In detail look at Ostfront Panzers Vol. 2, a photo collection of German Armour in Belorussia between 1943 and 1944

Kozitsyn Vyacheslav Publishing has recently released the Second volume of their Ostfront Panzers series. The book is a softcover A4 landscape format with 96 pages, printed in gloss, thick paper.

The authors are Alexander Tomzov, Aleksey Nechaev, VIctor Ukhow and Sergey Malina, with Lee Archer from Panzerwrecks cooperating with the translation.

It is a photo collection focused on Belorussia fights between 1943-1944. This time frame includes the first Soviet attempts to recapture Belorussia from Army Group Center in 1943 to the massive offensive code named Operation Bagration in 1944.

The book is divided in five sections, covering different timeframes and places:

  • Rechysta Offensive, Autumn 1943
  • s.Pz.Jg.Abt.519 in the Vitebsk Region
  • From Spring to Summer 1944
  • Bobruysk Pocket
  • Minsk Pocket
  • Shklov Area
As with the previous volume, the main subject are photos of knocked out or abandoned vehicles in different states of destruction. Some are completely destroyed, but often it is possible to still see a lot of details.

The section about the s.Pz.Jg.Abt.519 is different because it has photos of the vehicles, Nashorn and half tracks, still in service with their German crew.

The rest of the sections cover a good variety of vehicles, including Panzer III, IV, Stug III, Marder, Sd.Kfz. 251 and more, and even some rare ones like munitionspanzer.

As the book covers one year of operations, there are photos in snowy, muddy or dusty environments.

The text is kept to a minimum, with a brief introduction on the first page and then only captions for the photos, which on the other hand are extensively detailed and offer all information that the expert eye of the authors can gather from the photo. Often they identify the precise variant of the vehicle, making clear the deep knowledge of the authors.

The photos come from different Russian sources and all are new to me. They are clear and crisp, and have been nicely reproduced.

They really benefit from the large size printing, and the landscape format allows for bigger photos, as these are usually shot in the same landscape orientation.

Most pages have a single, large photo on it, the rest have only two so still quite large. Only a couple have three photos.

Usually they show the whole vehicle, but several ones are wider views of the landscape with different vehicles. It is interesting to explore these landscape views because there is a lot of information on them, and often a second or third looks discover new bits unnoticed before. Given the large size of these photos, it can be done effortlessly and without magnifying.

All in all, a lot of details can be seen from the pictures and often, there are several photos of the same vehicle from different angles. This allows to see more details of the camouflage, markings or the variant.

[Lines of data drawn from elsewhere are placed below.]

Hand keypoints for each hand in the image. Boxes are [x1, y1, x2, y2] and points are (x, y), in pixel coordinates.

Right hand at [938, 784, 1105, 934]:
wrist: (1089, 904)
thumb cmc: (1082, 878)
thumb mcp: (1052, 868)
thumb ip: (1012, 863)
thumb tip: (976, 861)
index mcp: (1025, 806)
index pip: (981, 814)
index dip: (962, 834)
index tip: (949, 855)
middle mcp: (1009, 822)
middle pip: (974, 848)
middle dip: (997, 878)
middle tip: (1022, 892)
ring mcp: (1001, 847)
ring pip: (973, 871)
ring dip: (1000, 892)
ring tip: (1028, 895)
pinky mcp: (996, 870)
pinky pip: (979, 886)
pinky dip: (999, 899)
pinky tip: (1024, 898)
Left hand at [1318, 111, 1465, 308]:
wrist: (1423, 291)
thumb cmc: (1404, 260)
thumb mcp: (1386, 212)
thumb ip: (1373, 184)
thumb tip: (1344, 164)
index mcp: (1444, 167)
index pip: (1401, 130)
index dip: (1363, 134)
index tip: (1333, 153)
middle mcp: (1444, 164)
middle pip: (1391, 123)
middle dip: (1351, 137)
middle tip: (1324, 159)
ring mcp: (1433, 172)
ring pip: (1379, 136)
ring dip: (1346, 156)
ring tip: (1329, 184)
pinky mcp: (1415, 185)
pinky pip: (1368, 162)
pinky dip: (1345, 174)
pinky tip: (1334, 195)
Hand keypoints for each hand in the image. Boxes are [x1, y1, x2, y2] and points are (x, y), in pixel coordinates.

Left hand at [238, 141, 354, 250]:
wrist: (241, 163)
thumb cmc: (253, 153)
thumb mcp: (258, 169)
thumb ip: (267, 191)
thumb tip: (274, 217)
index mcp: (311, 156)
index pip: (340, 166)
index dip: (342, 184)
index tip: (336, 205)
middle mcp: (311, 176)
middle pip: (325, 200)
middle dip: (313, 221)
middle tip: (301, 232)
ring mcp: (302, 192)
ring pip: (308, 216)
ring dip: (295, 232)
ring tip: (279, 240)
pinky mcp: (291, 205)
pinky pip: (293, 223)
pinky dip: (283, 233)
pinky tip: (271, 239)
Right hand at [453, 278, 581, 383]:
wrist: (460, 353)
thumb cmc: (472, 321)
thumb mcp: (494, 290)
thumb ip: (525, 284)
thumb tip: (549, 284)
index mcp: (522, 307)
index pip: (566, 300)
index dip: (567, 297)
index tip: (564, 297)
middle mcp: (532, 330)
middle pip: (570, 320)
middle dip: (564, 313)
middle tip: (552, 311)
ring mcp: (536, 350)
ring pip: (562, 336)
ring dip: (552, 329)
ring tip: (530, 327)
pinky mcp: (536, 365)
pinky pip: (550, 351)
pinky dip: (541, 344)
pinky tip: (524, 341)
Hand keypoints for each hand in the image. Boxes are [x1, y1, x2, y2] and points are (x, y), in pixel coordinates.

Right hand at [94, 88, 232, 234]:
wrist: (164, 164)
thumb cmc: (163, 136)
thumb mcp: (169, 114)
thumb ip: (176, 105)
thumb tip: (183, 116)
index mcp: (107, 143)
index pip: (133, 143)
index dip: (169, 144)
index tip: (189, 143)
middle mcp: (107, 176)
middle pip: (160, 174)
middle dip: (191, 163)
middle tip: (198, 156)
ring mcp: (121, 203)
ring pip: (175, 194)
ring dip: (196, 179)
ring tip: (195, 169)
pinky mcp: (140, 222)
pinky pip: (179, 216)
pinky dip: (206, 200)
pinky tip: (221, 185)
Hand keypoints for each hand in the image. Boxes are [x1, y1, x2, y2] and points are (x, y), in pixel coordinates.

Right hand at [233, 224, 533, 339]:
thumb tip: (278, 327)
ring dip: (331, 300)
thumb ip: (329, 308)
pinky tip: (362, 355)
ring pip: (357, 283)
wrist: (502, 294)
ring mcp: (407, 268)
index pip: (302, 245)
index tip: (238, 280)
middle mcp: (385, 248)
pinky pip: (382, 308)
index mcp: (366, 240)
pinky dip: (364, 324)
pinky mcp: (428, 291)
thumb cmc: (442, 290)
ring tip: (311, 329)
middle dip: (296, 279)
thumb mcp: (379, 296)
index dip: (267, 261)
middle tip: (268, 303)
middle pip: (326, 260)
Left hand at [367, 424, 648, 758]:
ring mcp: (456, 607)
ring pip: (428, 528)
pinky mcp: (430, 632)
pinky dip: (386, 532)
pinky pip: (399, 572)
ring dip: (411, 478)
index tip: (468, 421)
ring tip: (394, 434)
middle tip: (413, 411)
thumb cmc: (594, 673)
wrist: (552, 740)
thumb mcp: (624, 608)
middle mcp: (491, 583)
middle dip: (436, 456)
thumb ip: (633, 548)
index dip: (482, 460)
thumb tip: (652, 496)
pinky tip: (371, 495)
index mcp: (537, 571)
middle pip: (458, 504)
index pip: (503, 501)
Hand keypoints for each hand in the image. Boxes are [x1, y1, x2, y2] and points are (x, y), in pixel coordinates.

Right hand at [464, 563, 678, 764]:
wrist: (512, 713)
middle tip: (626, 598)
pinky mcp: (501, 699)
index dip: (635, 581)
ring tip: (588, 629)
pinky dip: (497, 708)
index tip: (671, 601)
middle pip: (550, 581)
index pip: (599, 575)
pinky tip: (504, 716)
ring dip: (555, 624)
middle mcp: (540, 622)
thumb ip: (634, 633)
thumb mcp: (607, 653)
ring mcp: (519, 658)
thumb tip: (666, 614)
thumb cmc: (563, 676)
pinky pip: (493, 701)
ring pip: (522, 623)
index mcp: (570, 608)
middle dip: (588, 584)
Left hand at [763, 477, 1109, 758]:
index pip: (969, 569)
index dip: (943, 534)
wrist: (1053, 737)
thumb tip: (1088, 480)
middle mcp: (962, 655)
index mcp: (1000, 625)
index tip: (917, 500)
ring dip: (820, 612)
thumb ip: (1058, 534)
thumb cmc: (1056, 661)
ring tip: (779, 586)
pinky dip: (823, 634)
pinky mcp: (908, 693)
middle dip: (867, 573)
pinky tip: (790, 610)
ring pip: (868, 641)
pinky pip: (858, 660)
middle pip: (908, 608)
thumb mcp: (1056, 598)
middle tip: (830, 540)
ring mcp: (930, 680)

There are also series of the same area, showing photos with different vehicles that were knocked off together.

As for illustrations, this volume has only a few illustrations, as the book is focused on photo content. The two full page drawings are very good art rendering of photos, which are shown aside. We can find also some smaller ones, detailing unit signs and providing colour information.


In summary, this is an excellent collection of good quality photos, printed in large size and with detailed captions. On the plus side, having different views of the same vehicle is an interesting and helpful feature. Also the inclusion of photos of tanks still in service, undamaged, is worth to note.

Fans of the Eastern Front and German WWII armour in general will be pleased with the variety of vehicles shown, so as the precise captions.